Relation bilatérale égalitaire et symétrique, le contrat prétend rééquilibrer les rapports sociaux, les rapports entre les usagers et l'institution. Mais que devient la dimension du collectif si la régulation sociale se subjectivise en une multitude de contrats individualisés ? Que deviennent les institutions qui sont garantes de l'existence d'un principe collectif qu'on appelle, en droit administratif français, l'intérêt général ? En se négociant en une multitude de petits contrats individuels, l'intérêt général continue-t-il à subsister ? Et, par là, la collectivité ne se délite-t-elle pas totalement dans des régulations ?

Deuxième observation : ne voit-on pas combien l'injonction contractuelle − "Passe un contrat, sois capable de t'exprimer comme sujet à égalité avec ton cocontractant" − est lourde de dominations, d'inégalités, puisque les capacités contractuelles réelles sont très diversement réparties. Derrière ces diversités, ces inégalités de capacités contractuelles, la seule voie consiste à réinstituer le collectif, c'est-à-dire à poser le principe selon lequel la collectivité a à voir dans les relations intersubjectives. Tout ne se réduit pas à des relations intersubjectives, les préférences individuelles ne sont pas l'alpha et l'oméga du fonctionnement social.

La responsabilité

Qui est responsable de ou plutôt, dans l'orientation ? Effectivement, l'idée de responsabilité est proportionnelle à l'existence du sujet et à la réalité du contrat.
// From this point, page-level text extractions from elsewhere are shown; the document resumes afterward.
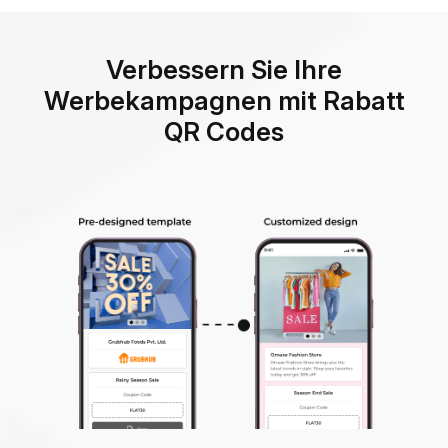
Verbessern Sie Ihre
Werbekampagnen mit Rabatt
QR Codes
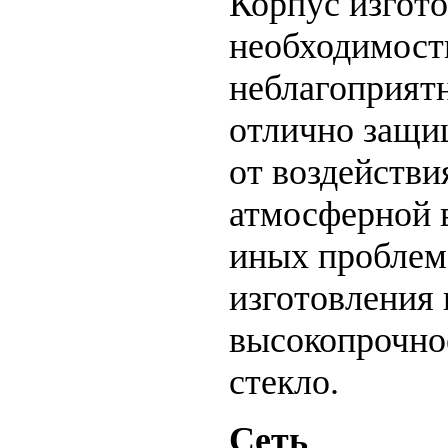
Корпус изгото
необходимост
неблагоприят
отлично защи
от воздействи
атмосферной 
иных проблем
изготовления 
высокопрочно
стекло.
Сеть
On ne peut pas faire passer un contrat à un mineur, juridiquement, car cela conduirait non pas à annuler la forme contractuelle, mais à la ramener à un niveau d'opérationnalité qui situe bien ses potentialités et ses limites. Le grand danger serait que les institutions, notamment celles qui ont des missions éducatives, se déchargent de leurs responsabilités en renvoyant les difficultés sur les acteurs de base qui seraient mis en demeure de passer contrat sans qu'un cadre à cette relation ne soit déterminé.

Du côté du jeune, les acteurs mis en devoir de passer un contrat ne peuvent le faire valablement et de façon responsable que si la structure au sein de laquelle ils agissent ne les laisse pas seuls et démunis face aux demandeurs. Sinon, il s'agit soit de procédures formelles et vides de sens, ce qui les disqualifiera très vite, soit d'une charge très lourde et insupportable. On le voit, c'est la responsabilité de l'institution qui est convoquée, au travers de sa capacité à définir un cadre de principes et de normes pour que le champ contractuel soit clairement intégré dans une relation d'essence pédagogique et que le contenu contractuel soit vivifié par les finalités et les moyens de l'institution toute entière.
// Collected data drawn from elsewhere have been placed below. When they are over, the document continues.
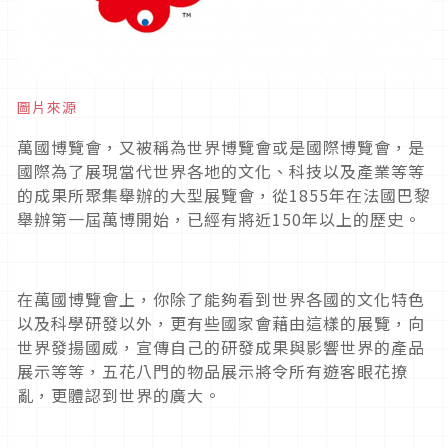
圖片來源
萬國博覽會，又被稱為世界博覽會或是國際博覽會，是
國際為了展現當代世界各地的文化、科技以及產業等等
的成果所聚集舉辦的大型展覽會，從
1855
年在法國巴黎
舉辦第一屆萬博開始，已經有將近
150
年以上的歷史。
在萬國博覽會上，你除了能夠看到世界各國的文化特色
以及科學研發以外，更有些國家會藉由這樣的展覽，向
世界發揚國威，宣傳自己的研發成果與影響世界的產品
展示等等，五花八門的物品展示將令所有遊客眼花撩
亂，更體認到世界的廣大。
À en juger par l'intensité des débats avec le public occasionnés par l'intervention du juriste de droit public Robert Lafore, rencontre inhabituelle avec un homme de droit dans un congrès de psychologues, sa conférence fut un moment unique. Il faut dire que, grâce à l'initiative des organisateurs manceaux de ce 47è congrès national des conseillers d'orientation-psychologues, le palais des congrès était rempli, outre des professionnels de l'orientation, de chefs d'établissement et de professeurs principaux invités. Comment, nous n'aurions pas le droit de faire passer un contrat avec un mineur car c'est un irresponsable juridique ? En quoi le droit public s'appliquerait-il dans un établissement scolaire ? La loi 89-486 dite d'orientation sur l'éducation du 10 juillet 1989 n'est-elle pas allée trop loin dans l'attribution de droits aux élèves en les mettant au centre du système éducatif ? On le voit, ce débat est toujours actuel vingt ans après en 2018.